[Passage Boundary: Start]

Let $X$ and $Y$ be independent continuous random variables with PDFs $f_X$ and $f_Y$, respectively, and let $Z=X+Y$.

• (a) Show that $f_{Z|X}(z|x)=f_Y(z-x)$. [Hint: Write an expression for the conditional CDF of $Z$ given $X$, and differentiate.]
• (b) Assume that $X$ and $Y$ are exponentially distributed with parameter $\lambda$. Find the conditional PDF of $X$, given that $Z=z$.

SOLUTION

• $(a)$ We have
  $$\begin{array}{rl}P(Z\le z|X=x)& =P(X+Y\le z|X=x)\\ & =P(x+Y\le z|X=x)\\ & =P(x+Y\le z)\\ & =P(Y\le z-x)\end{array}$$where the third equality follows from the independence of $X$ and $Y$. By differentiating both sides with respect to $z$, the result follows.
• $(b)$ We have, for $0\le x\le z$,
  $$f_{X|Z}(x|z)=\frac{f_{Z|X}(z|x)f_X(x)}{f_Z(z)}=\frac{f_Y(z-x)f_X(x)}{f_Z(z)}=\frac{{\lambda }^2{e}^{-\lambda z}}{f_Z(z)}$$Since this is the same for all $x$, it follows that the conditional distribution of $X$ is uniform on the interval $[0,z]$, with PDF $f_{X|Z}(x|z)=1/z$.

[Passage Boundary: End]
[Listed entries Boundary: Start]

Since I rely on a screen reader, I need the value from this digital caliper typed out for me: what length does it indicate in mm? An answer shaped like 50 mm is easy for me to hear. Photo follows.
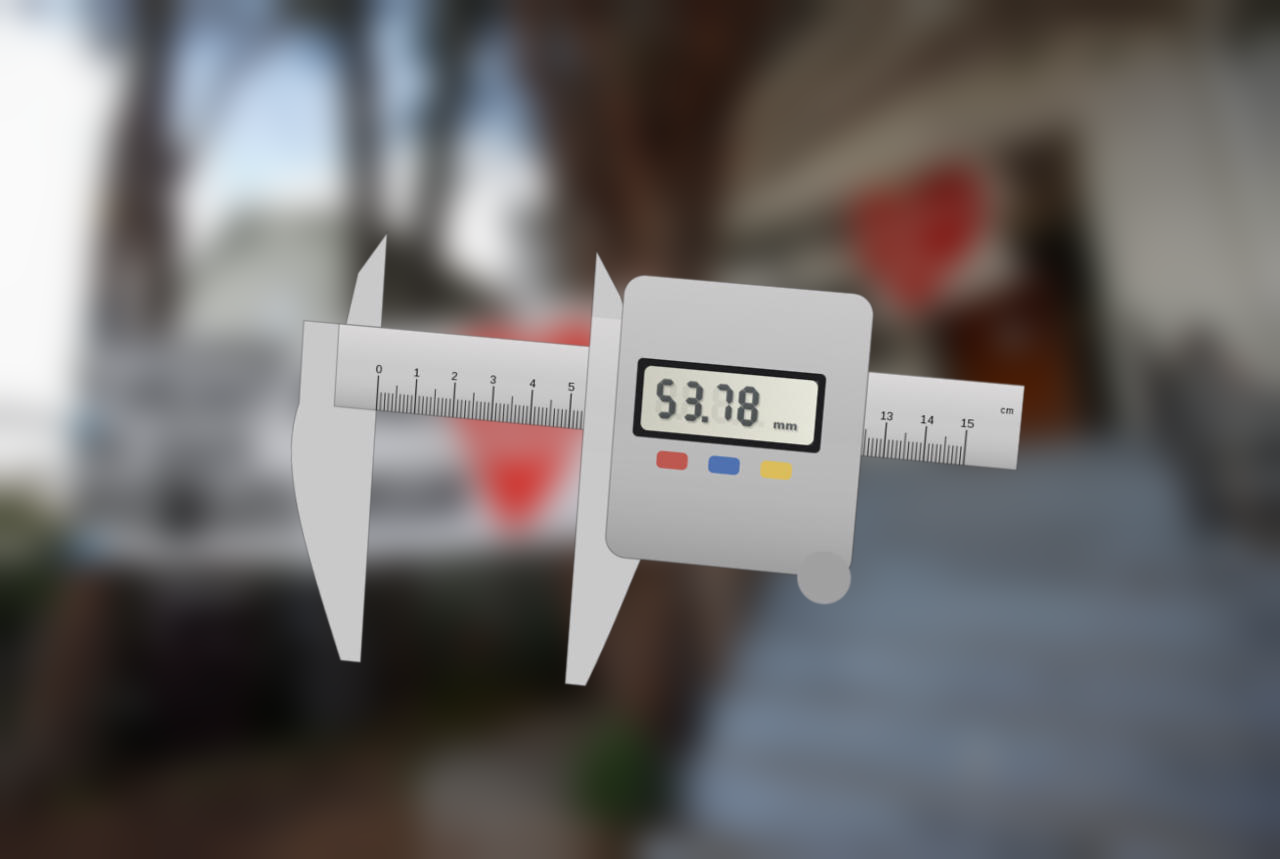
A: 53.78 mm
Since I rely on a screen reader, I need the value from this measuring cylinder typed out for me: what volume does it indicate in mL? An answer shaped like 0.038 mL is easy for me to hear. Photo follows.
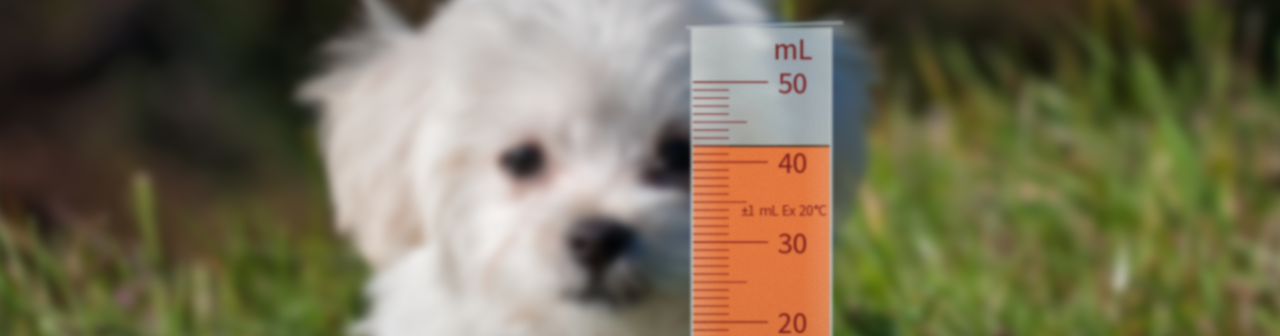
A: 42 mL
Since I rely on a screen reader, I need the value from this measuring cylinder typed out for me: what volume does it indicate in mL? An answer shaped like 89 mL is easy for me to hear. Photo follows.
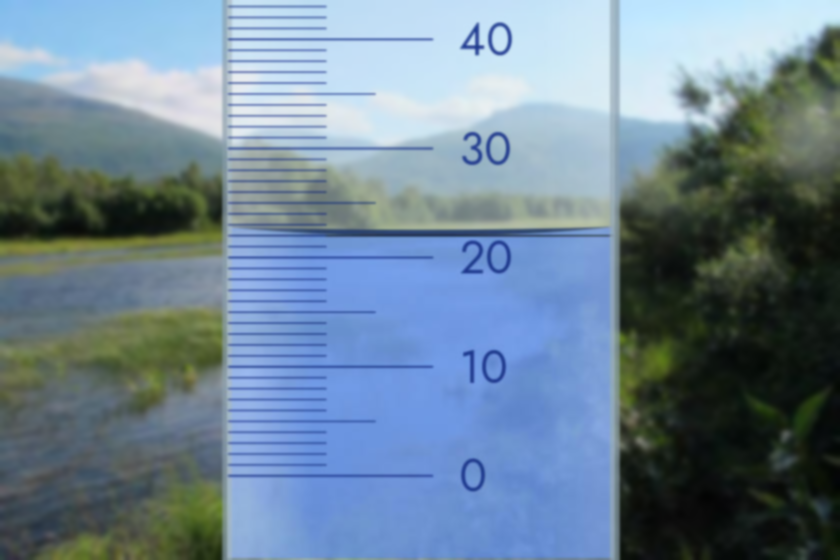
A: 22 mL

[Listed entries Boundary: End]
[Listed entries Boundary: Start]

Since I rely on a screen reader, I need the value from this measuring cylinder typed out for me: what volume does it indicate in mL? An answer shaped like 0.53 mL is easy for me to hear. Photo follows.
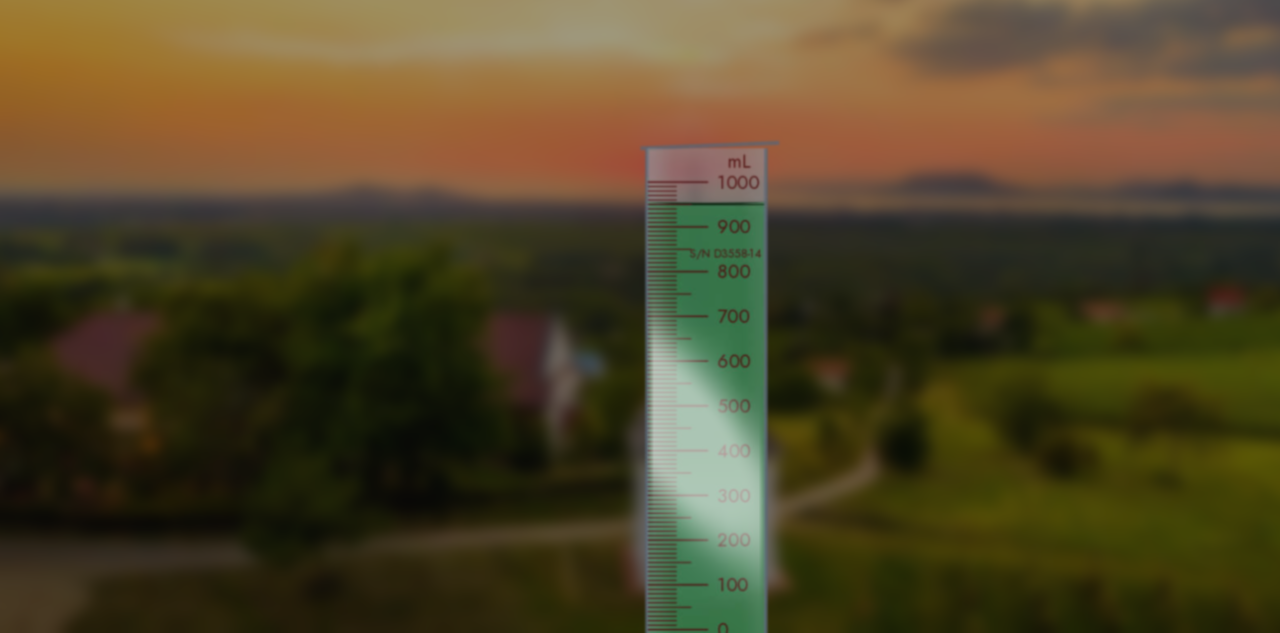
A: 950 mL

[Listed entries Boundary: End]

- [Work order 1]
In the passage on sums of independent random variables, what justifies the third equality in the solution to part (a)?
- [Work order 2]
Reproduce verbatim the portion of the passage on sums of independent random variables from "Let $X$ and" up to and including "given that $Z=z$.".
Rely solely on the passage on sums of independent random variables and not on the data.

- [Answer box 1]
The independence of $X$ and $Y$.

- [Answer box 2]
Let $X$ and $Y$ be independent continuous random variables with PDFs $f_X$ and $f_Y$, respectively, and let $Z=X+Y$.

• (a) Show that $f_{Z|X}(z|x)=f_Y(z-x)$. [Hint: Write an expression for the conditional CDF of $Z$ given $X$, and differentiate.]
• (b) Assume that $X$ and $Y$ are exponentially distributed with parameter $\lambda$. Find the conditional PDF of $X$, given that $Z=z$.